ACTIVITY: What is the number of lines in the data below that hold the word "size"? Give nothing beyond that number.

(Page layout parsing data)
○ ○ ○ ○ ○
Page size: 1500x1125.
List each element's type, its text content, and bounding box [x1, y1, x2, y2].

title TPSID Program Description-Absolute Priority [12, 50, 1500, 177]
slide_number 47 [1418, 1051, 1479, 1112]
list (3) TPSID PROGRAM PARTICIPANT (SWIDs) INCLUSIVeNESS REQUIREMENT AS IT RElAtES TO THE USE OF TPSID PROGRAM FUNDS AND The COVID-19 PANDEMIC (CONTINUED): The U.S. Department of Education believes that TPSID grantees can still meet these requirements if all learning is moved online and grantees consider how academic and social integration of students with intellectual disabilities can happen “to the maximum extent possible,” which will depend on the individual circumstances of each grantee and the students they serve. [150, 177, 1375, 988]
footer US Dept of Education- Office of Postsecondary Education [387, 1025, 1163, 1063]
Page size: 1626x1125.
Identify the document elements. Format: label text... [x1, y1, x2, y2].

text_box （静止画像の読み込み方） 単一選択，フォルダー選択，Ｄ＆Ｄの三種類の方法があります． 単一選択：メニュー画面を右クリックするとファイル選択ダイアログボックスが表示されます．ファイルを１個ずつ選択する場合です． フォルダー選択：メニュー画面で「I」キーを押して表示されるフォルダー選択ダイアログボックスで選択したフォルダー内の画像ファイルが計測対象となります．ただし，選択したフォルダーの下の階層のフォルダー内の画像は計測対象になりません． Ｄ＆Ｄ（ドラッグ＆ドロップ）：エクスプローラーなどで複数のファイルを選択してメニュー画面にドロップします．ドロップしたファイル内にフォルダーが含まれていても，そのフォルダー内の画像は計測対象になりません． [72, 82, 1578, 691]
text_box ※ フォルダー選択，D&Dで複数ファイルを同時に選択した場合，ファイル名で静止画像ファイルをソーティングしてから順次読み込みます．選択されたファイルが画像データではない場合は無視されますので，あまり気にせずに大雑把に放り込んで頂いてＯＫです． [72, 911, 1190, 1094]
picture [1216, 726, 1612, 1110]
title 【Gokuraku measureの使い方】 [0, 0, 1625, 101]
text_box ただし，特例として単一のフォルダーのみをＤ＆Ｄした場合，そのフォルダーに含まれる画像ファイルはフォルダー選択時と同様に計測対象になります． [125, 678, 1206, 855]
○ ○ ○ ○ ○
ANSWER SECTION: 2